"This English garden has infinite charms. It consists of meadows, lawns, fountains, ponds, large pools, ragged little groves..."
(Travel report by Crown Prince Friedrich Karl von Schwarzburg-Rudolstadt in May 1775. He visited the Bendeleben park about 10 years after its completion.)
In earlier times the splendid promenade lined by four rows of linden trees framed the view to Bad Frankenhausen. Once the new palace had been completed, the building stood at the end of the line of sight. The remaining aged trees were cleared after 1960.
(Photo prior to 1945)
The park lying in front of you is one of the first products in the transition from formal baroque gardens to landscaped gardens in Germany. In 2015 the park celebrated its 250th anniversary.
Privy Councilor Baron Johann Jacob von Uckermann (1718–1781) and his wife had the dilapidated Bendeleben manor torn down in 1765 to make room for the construction of a stately building in baroque style. In place of the original "deer garden", a 21-hectare palace park was laid out.
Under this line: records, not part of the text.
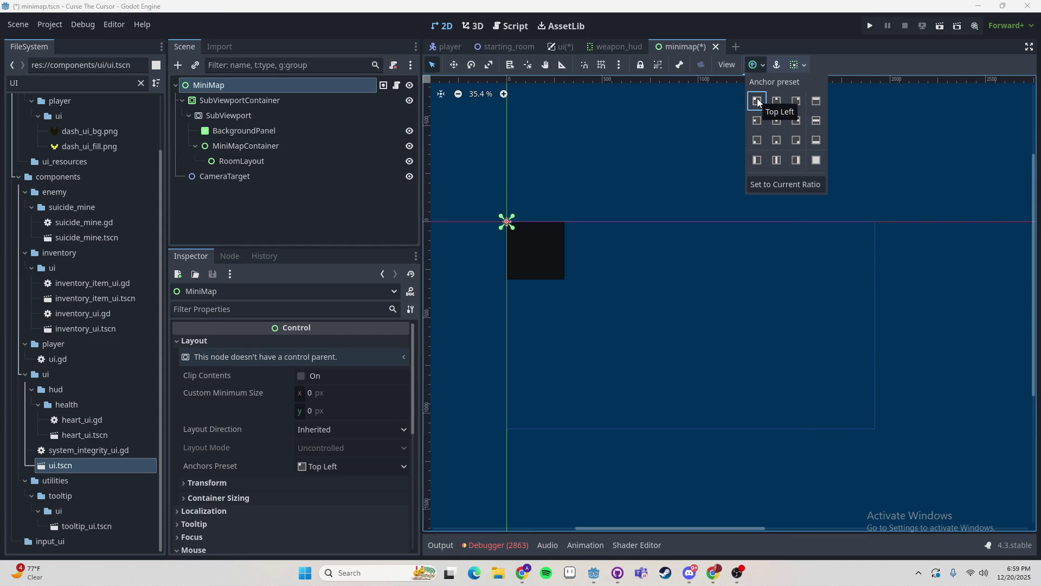
{"action": "left_click", "coordinate": [697, 237]}
{"action": "key", "text": "ctrl+s"}
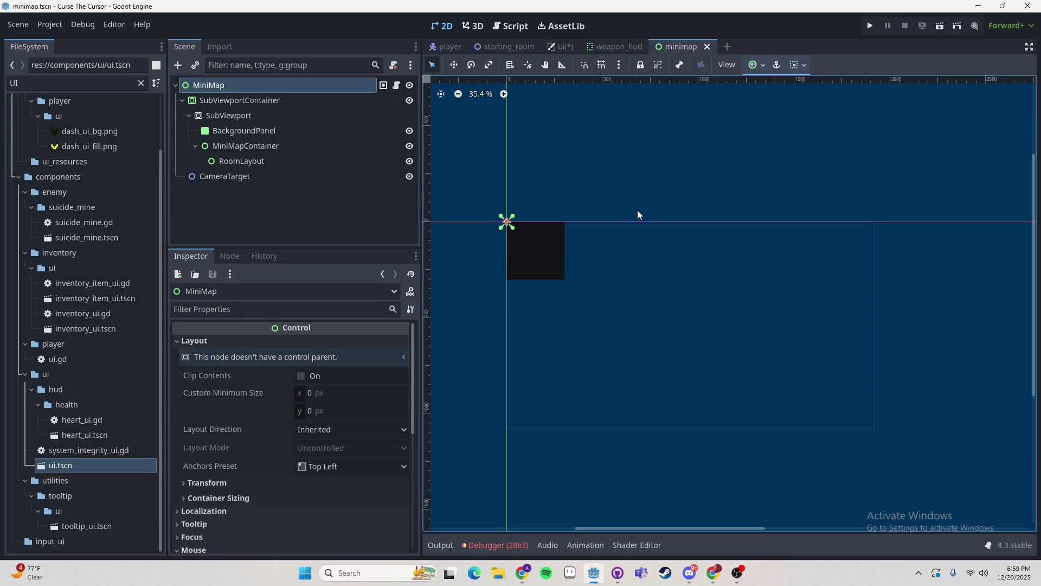
- In the ui scene, try a Top Right anchor on MiniMap, undo it, and save
{"action": "left_click", "coordinate": [566, 48]}
{"action": "scroll", "coordinate": [672, 250], "scroll_direction": "up", "scroll_amount": 3}
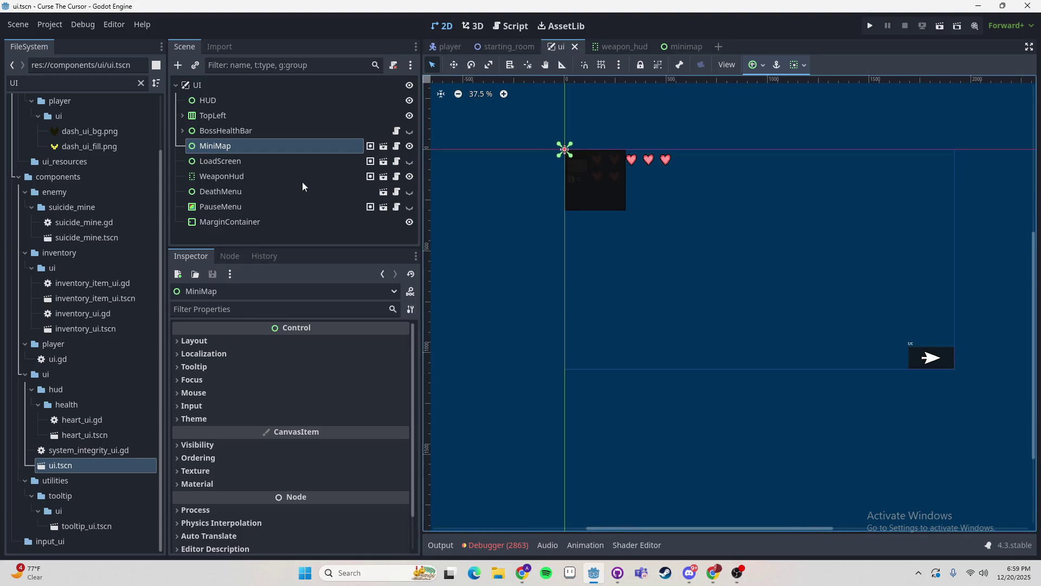
{"action": "left_click", "coordinate": [271, 145]}
{"action": "left_click", "coordinate": [763, 65]}
{"action": "left_click", "coordinate": [795, 101]}
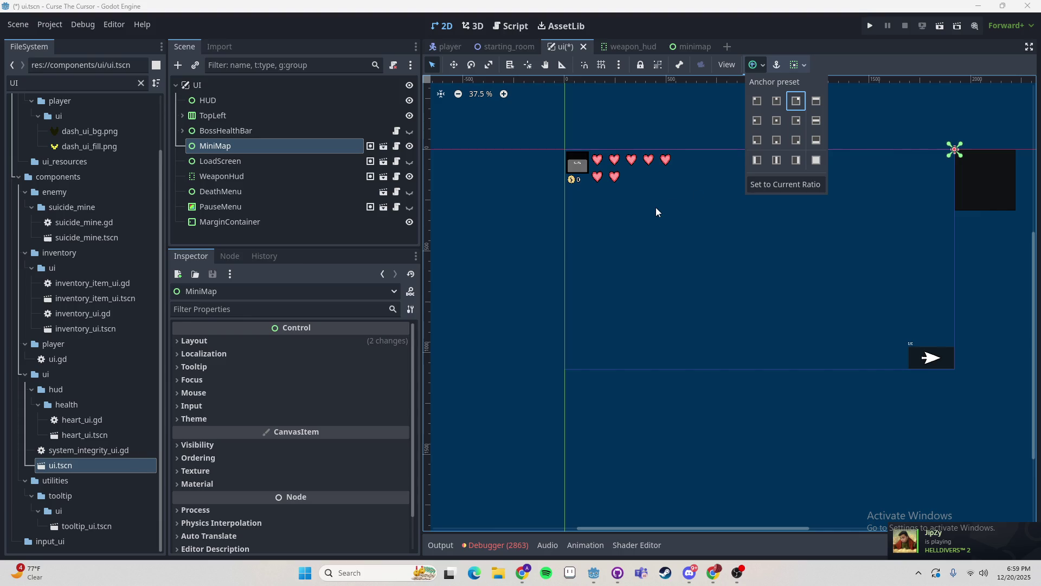
{"action": "left_click", "coordinate": [896, 225]}
{"action": "left_click_drag", "start_coordinate": [795, 291], "coordinate": [701, 324]}
{"action": "key", "text": "ctrl+z"}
An early form of the landscaped garden, the park retained some baroque design elements such as the linden-lined promenade and the Roman bath.
The old Uckermann dreamed of the New Palace, which you can see from here. It was built in 1860 by a subsequent owner, the businessman Wilhelm von Krause. In the 1920s his son Wilhelm Hugo Ernst von Krause had a tennis court and a riding arena built on the property.